In a non-party affiliation system such as ours, I see term limits having both positives and negatives, the foremost being:
Instead of seeking re-election from their supporters, councillors, especially in their last term, will have the intestinal fortitude to stand up for what they believe is in the best for their constituents.
The quality of mayoral and council candidates will diminish. It’s difficult to sell an 8-year career break to those with flourishing careers, who most likely can offer relevant experience.
Term limits appeal to me because city hall would have no career politicians. The incentive career politicians have of doing what gets votes at the expense of what is right would be eliminated.
Ranked ballots, widely used worldwide, is another election reform not mentioned by candidates or incumbents. Across Canada, including in Ontario, all political parties use rank ballots to elect their leaders. (Yes, Doug Ford was elected under rank ballots voting.) In the U.S., the self-proclaiming guardian of democracy, over 20 cities across 18 states, from cities as large as New York City to Telluride, Colorado (pop.2,607), use ranked ballots. All mayors throughout the U.K. are elected through ranked ballot voting.
Rank ballots work as follows:
You rank your candidate choices in order of preference—your first choice for mayor or councillor, then your second and third choices. In the first round, the first choices are added up. Anyone who has a majority wins. However, if no candidate has a majority—50% or more—the candidate with the fewest votes is eliminated. Then, their ballots are transferred to the second choice on each ballot until somebody has a majority.
Our “the most votes win” electoral system makes it possible for a candidate to win an election with only 20% of the popular votes, a scenario we’ve seen several times. In ranked balloting, second and third choices count until 50% is reached so that the winner is elected by the majority. Vote splitting is eliminated, which is rank ballots’ greatest appeal for me.
Eliminating the possibility of vote splitting will empower voters to vote with their hearts. Voters no longer need worry about “voting strategically,” fearing their vote will be part of splitting votes in favour of incumbents. With rank ballots, voters can support their favourite candidate as their first choice. Then they can support other candidates who share their interests as second and third choices.

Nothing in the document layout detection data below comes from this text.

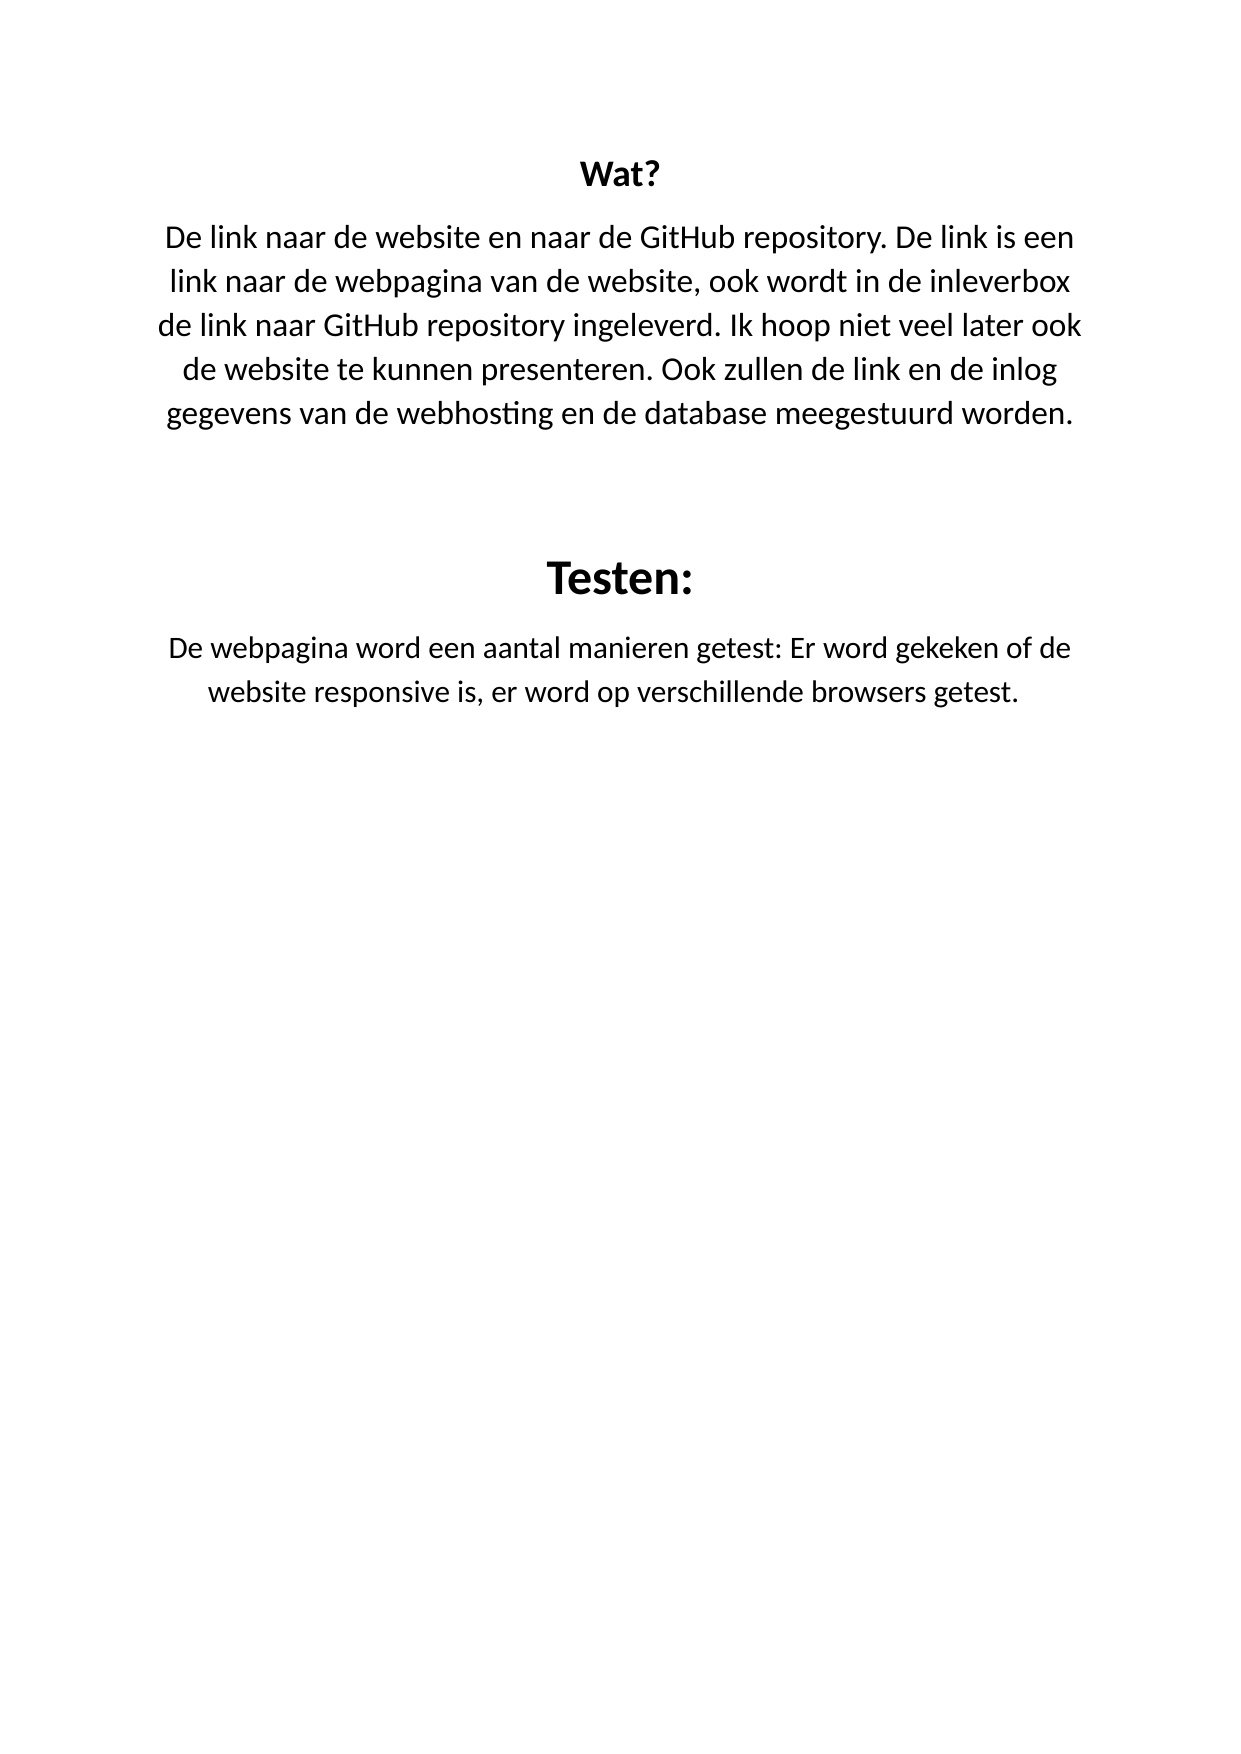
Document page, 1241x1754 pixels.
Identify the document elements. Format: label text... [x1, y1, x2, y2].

text Testen: [150, 546, 1090, 607]
text Wat? [150, 150, 1090, 196]
text De link naar de website en naar de GitHub repository. De link is een link naar de webpagina van de website, ook wordt in de inleverbox de link naar GitHub repository ingeleverd. Ik hoop niet veel later ook de website te kunnen presenteren. Ook zullen de link en de inlog gegevens van de webhosting en de database meegestuurd worden. [150, 216, 1090, 433]
text De webpagina word een aantal manieren getest: Er word gekeken of de website responsive is, er word op verschillende browsers getest. [150, 629, 1090, 711]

Here’s something to muddle over. In the 2014 Toronto election, out of a field of 67 mayoral candidates, John Tory received 394,775 votes. Doug Ford received 330,610 votes. Oliva Chow received 226,879 votes. If ranked ballots had been used, there’s a high probability Doug Ford would have won the 2014 Toronto election. Hence, Ford wouldn’t have gone on to become the leader of the Progressive Conservative Party of Ontario and then the premier of Ontario. I’m just saying.
I firmly believe rank ballots would significantly increase voter engagement.
How come term limits and/or rank ballots haven’t been implemented? Term limits would introduce much-needed churn and diversity to Toronto’s council. With rank ballots, the forgone conclusion mindset that the incumbent will win would be eradicated, thereby increasing voter turnout. The pushback is neither works in favour of current sitting political officials.
It’s not necessary to be elected to serve your community. Therefore, I believe candidates don’t seek office to serve their communities as much as they claim to. Rather they’re seeking politics as a career, which can be quite financially lucrative. The romantic notion of elected officials wanting to serve their people is just that, a romantic notion. A candidate seeking votes will tell voters what they think they want to hear. Then, once elected, they’ll safeguard their political position.
As I write this, our elections are still first-past-the-post, and there are no term limits. The fact remains, however, that an election is a chance at a rebirth, which can only happen if everyone votes.